Ленка оторвалась от своего отражения и, подойдя к Юле, вдруг обняла её и аккуратно положила голову ей на плечо, немного неловко выгнувшись, чтобы не потревожить ни живот, ни причёску. От этого жеста у Белки аж в носу зачесалось, и вдруг вырвался вопрос, над которым она страдала с самого первого звонка Ленки и который всё не решалась задать. А вот сейчас это вдруг стало легко.
— Лен, а ты правда на меня не обиделась? Ну, что я сначала согласилась, а потом… вот так… С самого утра… Тебе теперь весь день ходить аккуратно, чтобы до вечера…
— Ююююль, я вот как знала, что ты себя сожрёшь живьём, — с тихим то ли стоном, то ли смешком ответила красотка, не поднимая головы. — Я до ужаса рада, что мы просто увиделись.
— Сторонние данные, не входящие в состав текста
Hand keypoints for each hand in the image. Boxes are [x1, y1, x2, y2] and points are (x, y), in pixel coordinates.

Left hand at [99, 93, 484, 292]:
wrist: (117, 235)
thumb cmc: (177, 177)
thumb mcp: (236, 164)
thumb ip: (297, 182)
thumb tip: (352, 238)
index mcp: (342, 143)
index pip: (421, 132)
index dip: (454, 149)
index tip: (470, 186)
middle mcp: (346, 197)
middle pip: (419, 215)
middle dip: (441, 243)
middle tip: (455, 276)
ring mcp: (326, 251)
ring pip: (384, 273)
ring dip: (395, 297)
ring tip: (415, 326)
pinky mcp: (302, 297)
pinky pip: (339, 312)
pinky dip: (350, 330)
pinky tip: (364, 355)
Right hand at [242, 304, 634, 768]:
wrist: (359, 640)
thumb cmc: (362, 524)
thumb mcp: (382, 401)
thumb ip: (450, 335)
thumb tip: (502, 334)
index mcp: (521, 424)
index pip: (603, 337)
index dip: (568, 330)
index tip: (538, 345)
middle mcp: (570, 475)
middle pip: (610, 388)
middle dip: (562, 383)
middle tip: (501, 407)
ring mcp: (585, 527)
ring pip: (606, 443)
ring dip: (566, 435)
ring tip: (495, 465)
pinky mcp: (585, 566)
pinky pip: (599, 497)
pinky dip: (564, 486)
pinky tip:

Что я пересилила свои сомнения и придумала повод тебе позвонить. И что ты не послала меня сразу. Тут уж благодарить надо за твой характер, что ты никому отказать не можешь. И я очень-очень рада, что ты нашла для меня время. Но чему ещё больше рада, так это тому, что ты потом мне перезвонила и всё переиграла. Сама. Словами. Не молчала, гоняя мысли о том, как тебе неудобно со мной встречаться днём, тратить время, и как мне это всё донести, чтобы никого не обииииидеть. Людям вообще свойственно говорить и договариваться.
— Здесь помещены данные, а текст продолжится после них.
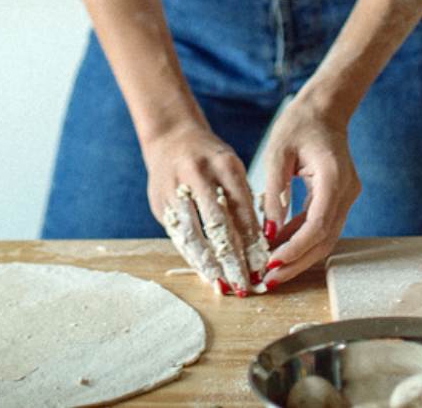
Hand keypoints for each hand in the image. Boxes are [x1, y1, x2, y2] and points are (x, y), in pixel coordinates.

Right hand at [143, 123, 268, 294]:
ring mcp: (174, 189)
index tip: (263, 264)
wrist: (171, 137)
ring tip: (224, 285)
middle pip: (217, 224)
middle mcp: (197, 175)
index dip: (252, 240)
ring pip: (193, 234)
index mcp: (224, 164)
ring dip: (210, 264)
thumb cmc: (210, 158)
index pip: (241, 209)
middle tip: (245, 283)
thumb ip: (243, 201)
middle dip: (232, 258)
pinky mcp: (159, 202)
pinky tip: (205, 272)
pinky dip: (192, 256)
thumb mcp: (233, 168)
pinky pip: (178, 235)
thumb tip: (259, 244)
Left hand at [257, 95, 360, 287]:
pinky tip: (279, 249)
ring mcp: (347, 196)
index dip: (295, 249)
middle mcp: (346, 191)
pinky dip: (302, 241)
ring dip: (300, 256)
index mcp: (333, 177)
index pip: (317, 225)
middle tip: (268, 280)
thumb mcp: (277, 154)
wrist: (325, 109)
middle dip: (296, 262)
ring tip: (270, 270)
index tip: (272, 264)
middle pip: (325, 239)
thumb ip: (273, 193)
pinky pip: (323, 227)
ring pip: (326, 238)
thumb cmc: (299, 124)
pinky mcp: (340, 199)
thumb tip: (266, 232)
Юля хмыкнула почти недоверчиво:
— А что, так можно было?
— Знаешь, один человек мне однажды сказал умную вещь. Люди получили в процессе эволюции огромный дар и силу. Не большой палец, не прямохождение. Люди получили речь. И не пользоваться этим даром — просто грех. С людьми надо говорить словами через рот. Это же так нормально: что-то надо — попроси, что-то не нравится — скажи, что-то неприемлемо — откажись. Всё просто.
— Какой мудрец. — Хмыкнула Юлия. — Кто ж такой умный у тебя?
— А ты не помнишь? — Ленка подняла голову и посмотрела Юле прямо в глаза. — Это сказала ты.